Look through the data that follows and copy each line with the string "available".

(Stored data entries)
------------------------
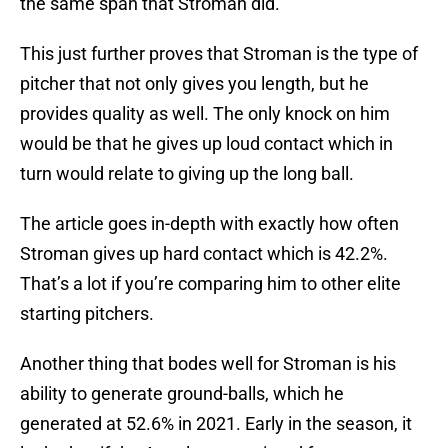
the same span that Stroman did.
This just further proves that Stroman is the type of
pitcher that not only gives you length, but he
provides quality as well. The only knock on him
would be that he gives up loud contact which in
turn would relate to giving up the long ball.
The article goes in-depth with exactly how often
Stroman gives up hard contact which is 42.2%.
That’s a lot if you’re comparing him to other elite
starting pitchers.
Another thing that bodes well for Stroman is his
ability to generate ground-balls, which he
generated at 52.6% in 2021. Early in the season, it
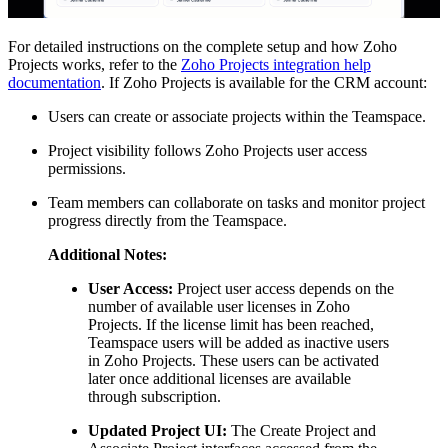
For detailed instructions on the complete setup and how Zoho
Projects works, refer to the
Zoho Projects integration help
documentation
. If Zoho Projects is available for the CRM account:
Users can create or associate projects within the Teamspace.
Project visibility follows Zoho Projects user access
permissions.
Team members can collaborate on tasks and monitor project
progress directly from the Teamspace.
Additional Notes:
User Access:
Project user access depends on the
number of available user licenses in Zoho
Projects. If the license limit has been reached,
Teamspace users will be added as inactive users
in Zoho Projects. These users can be activated
later once additional licenses are available
through subscription.
Updated Project UI:
The Create Project and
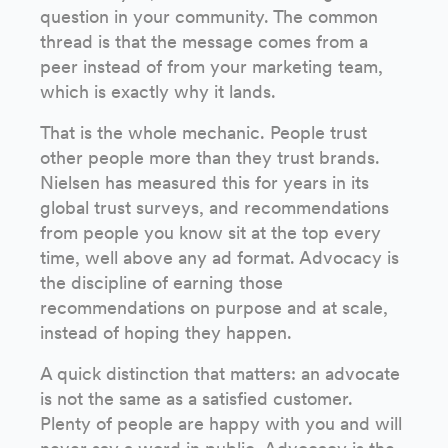
question in your community. The common
thread is that the message comes from a
peer instead of from your marketing team,
which is exactly why it lands.
That is the whole mechanic. People trust
other people more than they trust brands.
Nielsen has measured this for years in its
global trust surveys, and recommendations
from people you know sit at the top every
time, well above any ad format. Advocacy is
the discipline of earning those
recommendations on purpose and at scale,
instead of hoping they happen.
A quick distinction that matters: an advocate
is not the same as a satisfied customer.
Plenty of people are happy with you and will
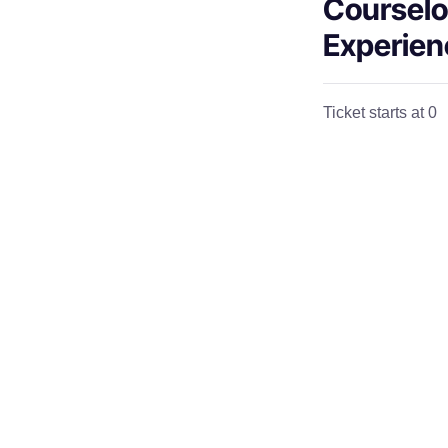
Courselo
Experien
Ticket starts at 0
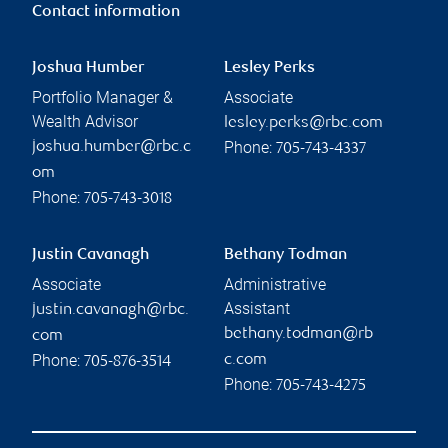
Contact information
Joshua Humber
Lesley Perks
Portfolio Manager &
Associate
Wealth Advisor
lesley.perks@rbc.com
Phone:
joshua.humber@rbc.c
705-743-4337
om
Phone:
705-743-3018
Justin Cavanagh
Bethany Todman
Associate
Administrative
Assistant
justin.cavanagh@rbc.
bethany.todman@rb
com
Phone:
c.com
705-876-3514
Phone:
705-743-4275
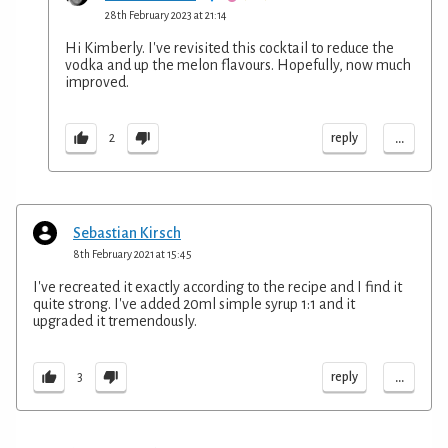
28th February 2023 at 21:14
Hi Kimberly. I've revisited this cocktail to reduce the
vodka and up the melon flavours. Hopefully, now much
improved.
...
reply
2
Sebastian Kirsch
8th February 2021 at 15:45
I've recreated it exactly according to the recipe and I find it
quite strong. I've added 20ml simple syrup 1:1 and it
upgraded it tremendously.
...
reply
3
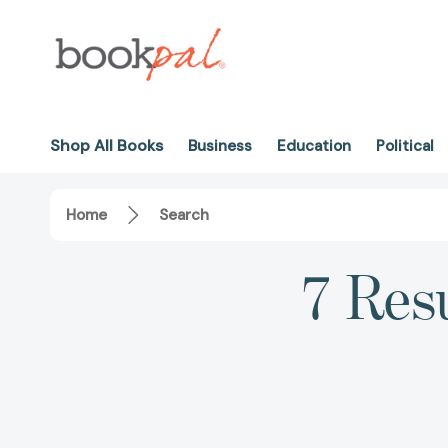
Shop All Books
Business
Education
Political
Home
Search
7 Resu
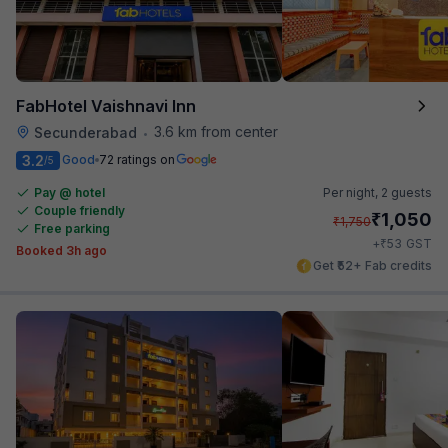
FabHotel Vaishnavi Inn
3.6 km from center
Secunderabad
•
3.2
Good
72 ratings on
/5
Pay @ hotel
Per night,
2 guests
Couple friendly
₹
1,050
₹
1,750
Free parking
₹
+
53
GST
Booked 3h ago
Get ₹52+ Fab credits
------------------------
* [Result of the exercise]
. If Zoho Projects is available for the CRM account:
number of available user licenses in Zoho
later once additional licenses are available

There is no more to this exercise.